1. The automatic correction and distribution fitting method of the small-batch error data is characterized by comprising the following steps of:

the method specifically comprises the following steps:

step 2: removing abnormal data from error data to obtain an initial data set D = { x = _i ,i＝1,…,n}；

And 5: based on the resulting distribution type j ^* Automatically correcting each datum by adopting cycle estimation; a compensation value delta is preset, and a data set D is randomly disturbed and divided into a history set D ₁ And observation set D ₂ (ii) a Specifying a data correction strategy, and carrying out continuous iteration to obtain final correction data;

step 6: setting different compensation values delta and repeating the step 5 to find the optimal compensation value; under the compensation value, obtaining an optimally corrected data set D' and solving the distribution j by adopting maximum likelihood estimation ^* The parameter (c) of (c).

2. The method of claim 1, wherein the method further comprises: in the step 3, in order to measure the goodness of fit of the real data distribution and the theoretical distribution, the Anderson-Darling test statistic under four continuous distributions of normal distribution, truncated normal distribution, gamma distribution and t distribution is constructed as follows:

in the formula:

the smaller the distribution of the true data to the hypothesis, n is the number of samples, F _D (x) A distribution function for the sample;

in the formula: Γ represents the gamma function, μ, σ, a, b,; and β, v represent distribution coefficients associated with the distribution.

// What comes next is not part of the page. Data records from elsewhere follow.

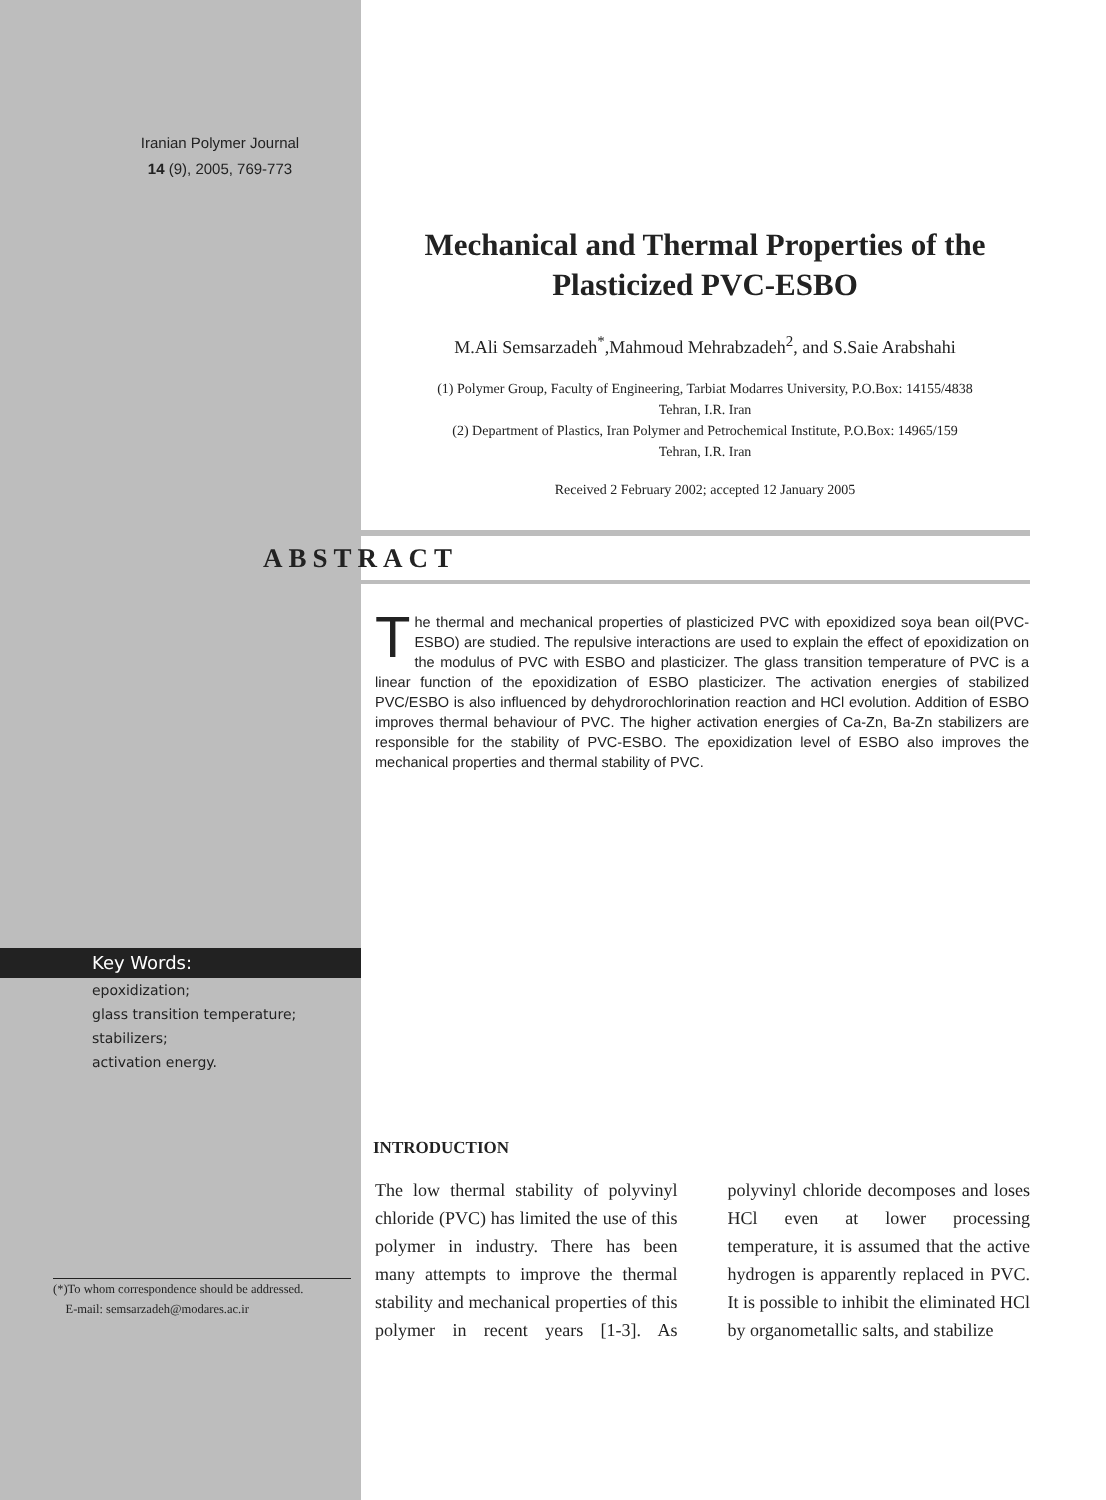Iranian Polymer Journal
14 (9), 2005, 769-773
Mechanical and Thermal Properties of the Plasticized PVC-ESBO
M.Ali Semsarzadeh<sup>*</sup>,Mahmoud Mehrabzadeh<sup>2</sup>, and S.Saie Arabshahi
(1) Polymer Group, Faculty of Engineering, Tarbiat Modarres University, P.O.Box: 14155/4838
Tehran, I.R. Iran
(2) Department of Plastics, Iran Polymer and Petrochemical Institute, P.O.Box: 14965/159
Tehran, I.R. Iran
Received 2 February 2002; accepted 12 January 2005
ABSTRACT
The thermal and mechanical properties of plasticized PVC with epoxidized soya bean oil(PVC-ESBO) are studied. The repulsive interactions are used to explain the effect of epoxidization on the modulus of PVC with ESBO and plasticizer. The glass transition temperature of PVC is a linear function of the epoxidization of ESBO plasticizer. The activation energies of stabilized PVC/ESBO is also influenced by dehydrorochlorination reaction and HCl evolution. Addition of ESBO improves thermal behaviour of PVC. The higher activation energies of Ca-Zn, Ba-Zn stabilizers are responsible for the stability of PVC-ESBO. The epoxidization level of ESBO also improves the mechanical properties and thermal stability of PVC.
Key Words:
epoxidization;
glass transition temperature;
stabilizers;
activation energy.
(*)To whom correspondence should be addressed.
E-mail: semsarzadeh@modares.ac.ir
INTRODUCTION
The low thermal stability of polyvinyl chloride (PVC) has limited the use of this polymer in industry. There has been many attempts to improve the thermal stability and mechanical properties of this polymer in recent years [1-3]. As polyvinyl chloride decomposes and loses HCl even at lower processing temperature, it is assumed that the active hydrogen is apparently replaced in PVC. It is possible to inhibit the eliminated HCl by organometallic salts, and stabilize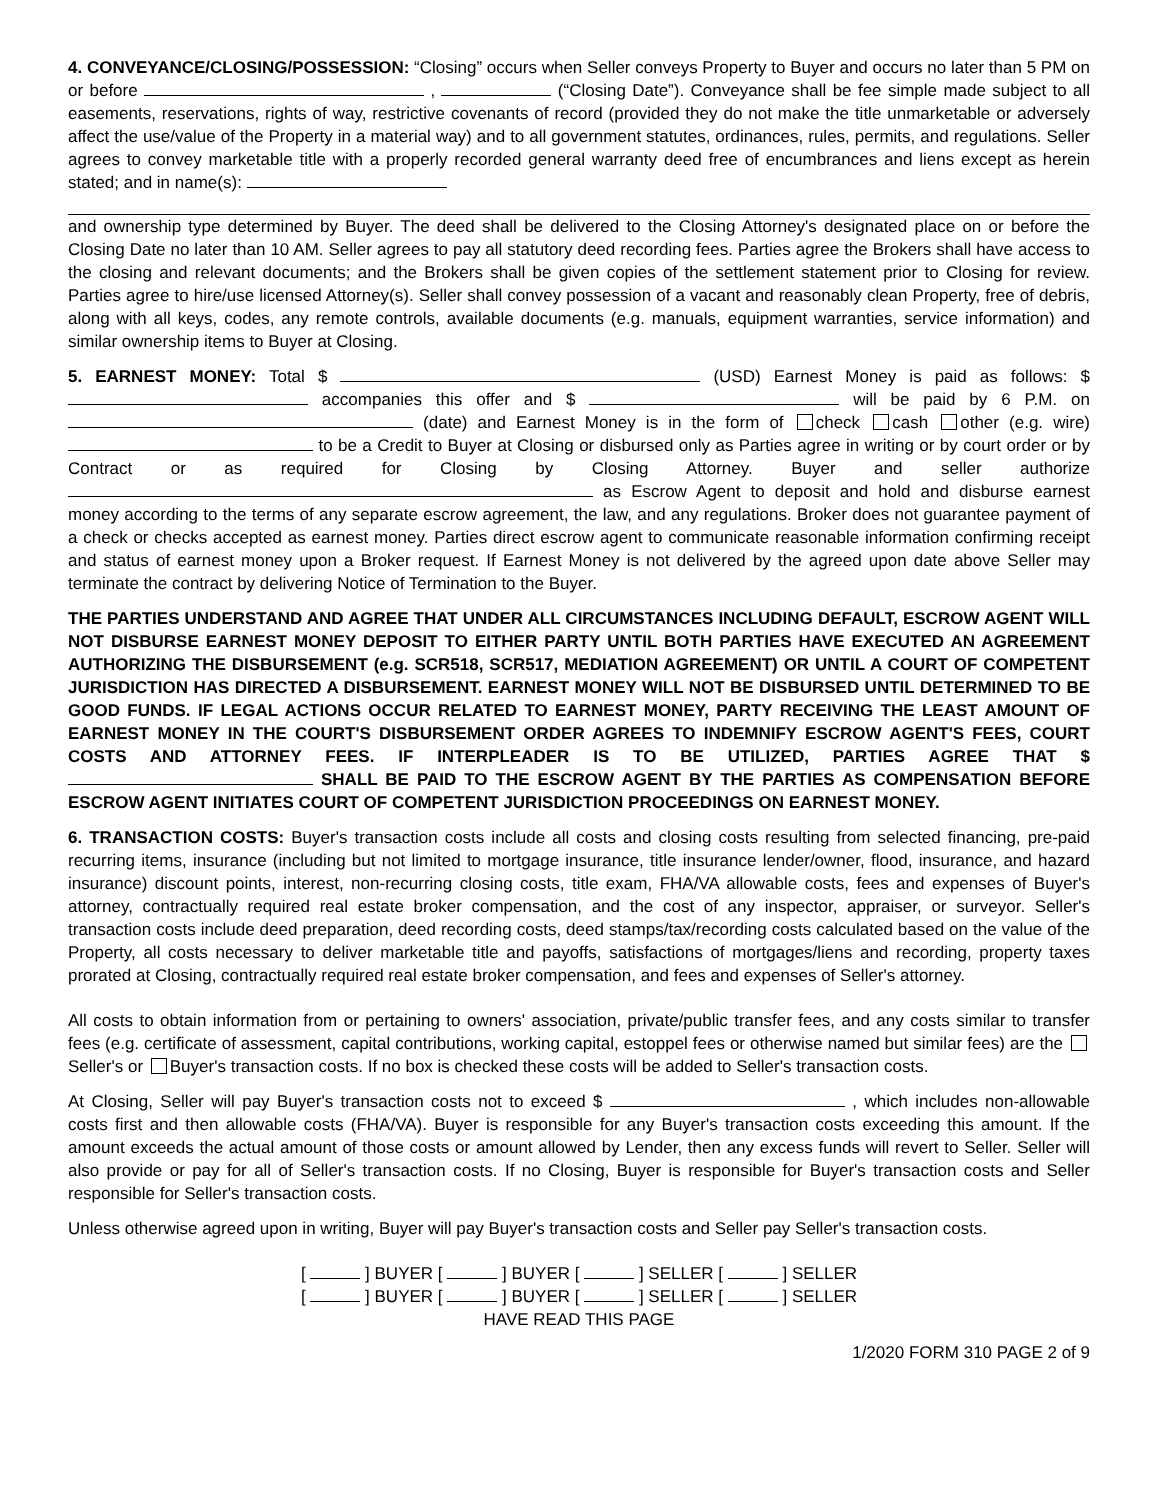4. CONVEYANCE/CLOSING/POSSESSION: “Closing” occurs when Seller conveys Property to Buyer and occurs no later than 5 PM on or before , (“Closing Date”). Conveyance shall be fee simple made subject to all easements, reservations, rights of way, restrictive covenants of record (provided they do not make the title unmarketable or adversely affect the use/value of the Property in a material way) and to all government statutes, ordinances, rules, permits, and regulations. Seller agrees to convey marketable title with a properly recorded general warranty deed free of encumbrances and liens except as herein stated; and in name(s): and ownership type determined by Buyer. The deed shall be delivered to the Closing Attorney's designated place on or before the Closing Date no later than 10 AM. Seller agrees to pay all statutory deed recording fees. Parties agree the Brokers shall have access to the closing and relevant documents; and the Brokers shall be given copies of the settlement statement prior to Closing for review. Parties agree to hire/use licensed Attorney(s). Seller shall convey possession of a vacant and reasonably clean Property, free of debris, along with all keys, codes, any remote controls, available documents (e.g. manuals, equipment warranties, service information) and similar ownership items to Buyer at Closing.
5. EARNEST MONEY: Total $ (USD) Earnest Money is paid as follows: $ accompanies this offer and $ will be paid by 6 P.M. on (date) and Earnest Money is in the form of check cash other (e.g. wire) to be a Credit to Buyer at Closing or disbursed only as Parties agree in writing or by court order or by Contract or as required for Closing by Closing Attorney. Buyer and seller authorize as Escrow Agent to deposit and hold and disburse earnest money according to the terms of any separate escrow agreement, the law, and any regulations. Broker does not guarantee payment of a check or checks accepted as earnest money. Parties direct escrow agent to communicate reasonable information confirming receipt and status of earnest money upon a Broker request. If Earnest Money is not delivered by the agreed upon date above Seller may terminate the contract by delivering Notice of Termination to the Buyer.
THE PARTIES UNDERSTAND AND AGREE THAT UNDER ALL CIRCUMSTANCES INCLUDING DEFAULT, ESCROW AGENT WILL NOT DISBURSE EARNEST MONEY DEPOSIT TO EITHER PARTY UNTIL BOTH PARTIES HAVE EXECUTED AN AGREEMENT AUTHORIZING THE DISBURSEMENT (e.g. SCR518, SCR517, MEDIATION AGREEMENT) OR UNTIL A COURT OF COMPETENT JURISDICTION HAS DIRECTED A DISBURSEMENT. EARNEST MONEY WILL NOT BE DISBURSED UNTIL DETERMINED TO BE GOOD FUNDS. IF LEGAL ACTIONS OCCUR RELATED TO EARNEST MONEY, PARTY RECEIVING THE LEAST AMOUNT OF EARNEST MONEY IN THE COURT'S DISBURSEMENT ORDER AGREES TO INDEMNIFY ESCROW AGENT'S FEES, COURT COSTS AND ATTORNEY FEES. IF INTERPLEADER IS TO BE UTILIZED, PARTIES AGREE THAT $ SHALL BE PAID TO THE ESCROW AGENT BY THE PARTIES AS COMPENSATION BEFORE ESCROW AGENT INITIATES COURT OF COMPETENT JURISDICTION PROCEEDINGS ON EARNEST MONEY.
6. TRANSACTION COSTS: Buyer's transaction costs include all costs and closing costs resulting from selected financing, pre-paid recurring items, insurance (including but not limited to mortgage insurance, title insurance lender/owner, flood, insurance, and hazard insurance) discount points, interest, non-recurring closing costs, title exam, FHA/VA allowable costs, fees and expenses of Buyer's attorney, contractually required real estate broker compensation, and the cost of any inspector, appraiser, or surveyor. Seller's transaction costs include deed preparation, deed recording costs, deed stamps/tax/recording costs calculated based on the value of the Property, all costs necessary to deliver marketable title and payoffs, satisfactions of mortgages/liens and recording, property taxes prorated at Closing, contractually required real estate broker compensation, and fees and expenses of Seller's attorney.
All costs to obtain information from or pertaining to owners' association, private/public transfer fees, and any costs similar to transfer fees (e.g. certificate of assessment, capital contributions, working capital, estoppel fees or otherwise named but similar fees) are the Seller's or Buyer's transaction costs. If no box is checked these costs will be added to Seller's transaction costs.
At Closing, Seller will pay Buyer's transaction costs not to exceed $ , which includes non-allowable costs first and then allowable costs (FHA/VA). Buyer is responsible for any Buyer's transaction costs exceeding this amount. If the amount exceeds the actual amount of those costs or amount allowed by Lender, then any excess funds will revert to Seller. Seller will also provide or pay for all of Seller's transaction costs. If no Closing, Buyer is responsible for Buyer's transaction costs and Seller responsible for Seller's transaction costs.
Unless otherwise agreed upon in writing, Buyer will pay Buyer's transaction costs and Seller pay Seller's transaction costs.
[ ] BUYER [ ] BUYER [ ] SELLER [ ] SELLER
[ ] BUYER [ ] BUYER [ ] SELLER [ ] SELLER
HAVE READ THIS PAGE
1/2020 FORM 310 PAGE 2 of 9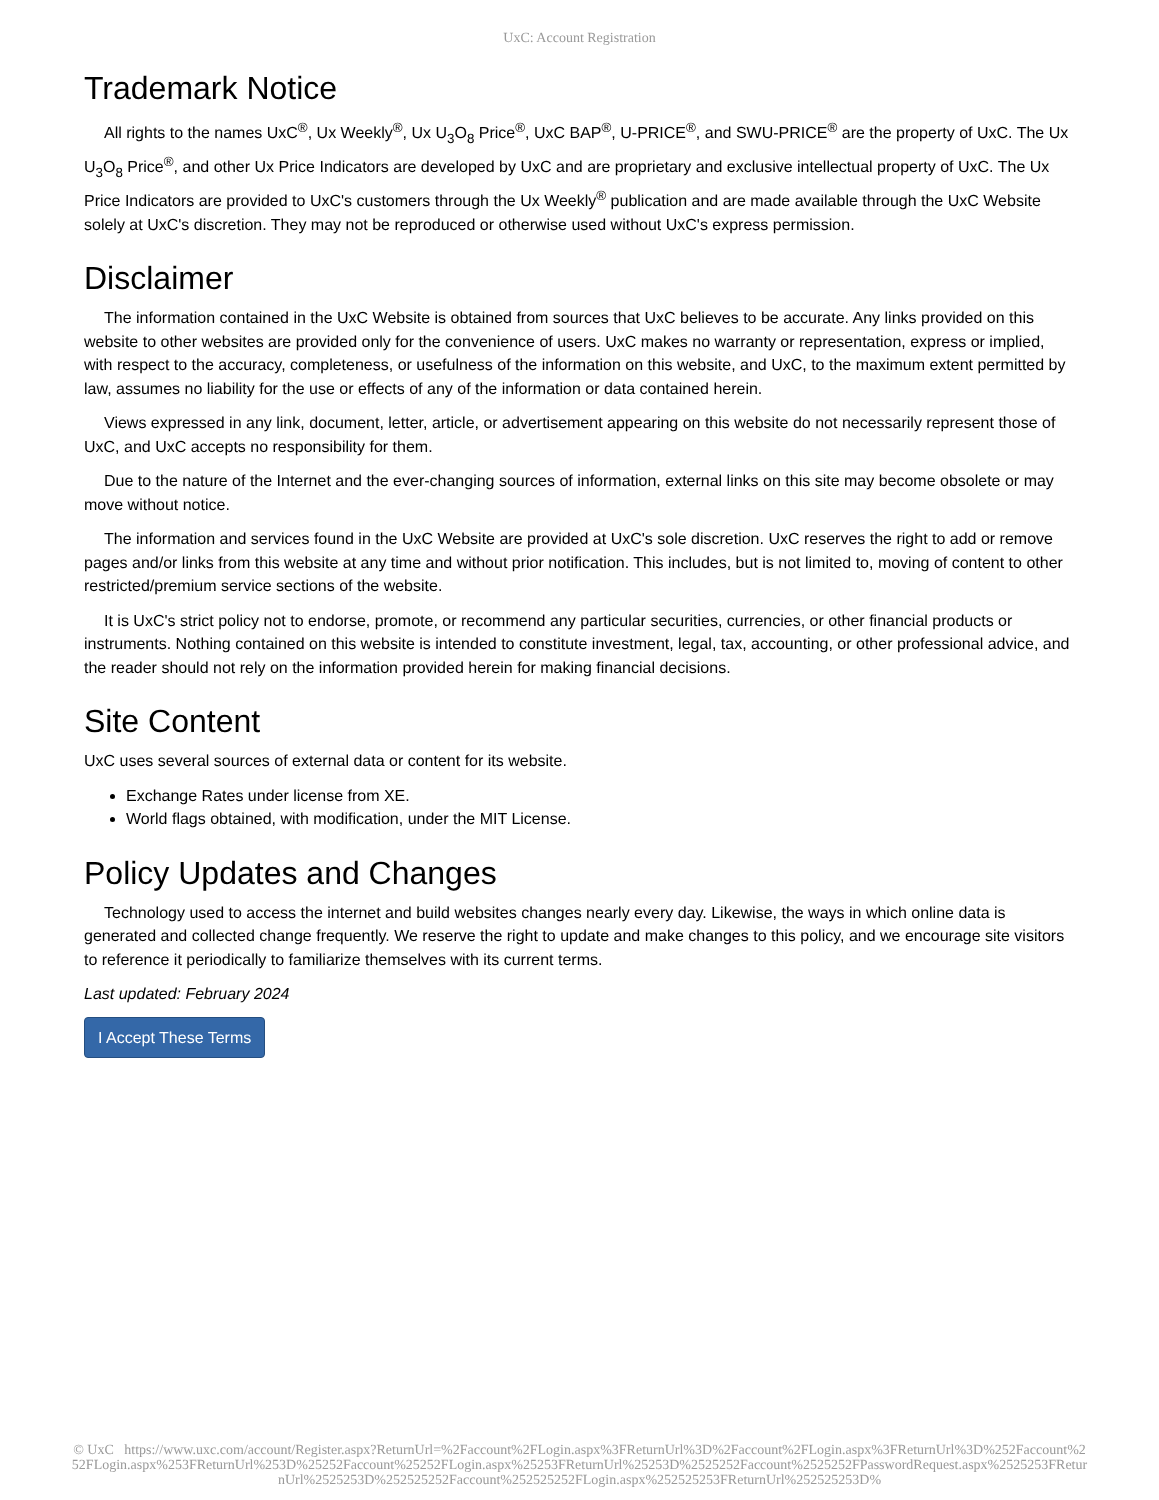UxC: Account Registration
Trademark Notice
All rights to the names UxC<sup>®</sup>, Ux Weekly<sup>®</sup>, Ux U<sub>3</sub>O<sub>8</sub> Price<sup>®</sup>, UxC BAP<sup>®</sup>, U-PRICE<sup>®</sup>, and SWU-PRICE<sup>®</sup> are the property of UxC. The Ux U<sub>3</sub>O<sub>8</sub> Price<sup>®</sup>, and other Ux Price Indicators are developed by UxC and are proprietary and exclusive intellectual property of UxC. The Ux Price Indicators are provided to UxC's customers through the Ux Weekly<sup>®</sup> publication and are made available through the UxC Website solely at UxC's discretion. They may not be reproduced or otherwise used without UxC's express permission.
Disclaimer
The information contained in the UxC Website is obtained from sources that UxC believes to be accurate. Any links provided on this website to other websites are provided only for the convenience of users. UxC makes no warranty or representation, express or implied, with respect to the accuracy, completeness, or usefulness of the information on this website, and UxC, to the maximum extent permitted by law, assumes no liability for the use or effects of any of the information or data contained herein.
Views expressed in any link, document, letter, article, or advertisement appearing on this website do not necessarily represent those of UxC, and UxC accepts no responsibility for them.
Due to the nature of the Internet and the ever-changing sources of information, external links on this site may become obsolete or may move without notice.
The information and services found in the UxC Website are provided at UxC's sole discretion. UxC reserves the right to add or remove pages and/or links from this website at any time and without prior notification. This includes, but is not limited to, moving of content to other restricted/premium service sections of the website.
It is UxC's strict policy not to endorse, promote, or recommend any particular securities, currencies, or other financial products or instruments. Nothing contained on this website is intended to constitute investment, legal, tax, accounting, or other professional advice, and the reader should not rely on the information provided herein for making financial decisions.
Site Content
UxC uses several sources of external data or content for its website.
Exchange Rates under license from XE.
World flags obtained, with modification, under the MIT License.
Policy Updates and Changes
Technology used to access the internet and build websites changes nearly every day. Likewise, the ways in which online data is generated and collected change frequently. We reserve the right to update and make changes to this policy, and we encourage site visitors to reference it periodically to familiarize themselves with its current terms.
Last updated: February 2024
I Accept These Terms
© UxC https://www.uxc.com/account/Register.aspx?ReturnUrl=%2Faccount%2FLogin.aspx%3FReturnUrl%3D%2Faccount%2FLogin.aspx%3FReturnUrl%3D%252Faccount%252FLogin.aspx%253FReturnUrl%253D%25252Faccount%25252FLogin.aspx%25253FReturnUrl%25253D%2525252Faccount%2525252FPasswordRequest.aspx%2525253FReturnUrl%2525253D%252525252Faccount%252525252FLogin.aspx%252525253FReturnUrl%252525253D%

3. The method for automatically correcting and fitting a distribution of error data in a small batch of data as recited in claim 2, wherein: the specific method of the step 4 is as follows:

quantity A according to Anderson-Darling test ² Limit distribution of (2) by

j =1,2,3,4 the p-values for the four distributions were constructed as follows:

4. The method for automatically correcting and fitting a distribution of error data in a small batch of data according to claim 3, wherein: said step 5 is based on the obtained distribution type j ^* Each data is automatically corrected using a loop estimate.

5. The method of claim 4, wherein the method further comprises: the step 5 specifically comprises the following steps:

step 502: the data set D after the r-1 cycle correction ^r-1 Randomly disorganized, and divided into 8As a set of histories

And observation set

Is kept unchanged

And adding the compensation value

Selecting the correction mode with the highest p value to correct x, repeating the step on all other data in the observation set, and finally obtaining the corrected observation set

Step 504: note the data set after the r cycle correction as

And p value thereof is p ^r ；

Step 505: comparison of p ^r And p ^r-1 If the difference is ignored (p) ^r -p ^r-1 <0.001 ) then the correction is ended; otherwise let r = r +1 and repeat steps 502-504.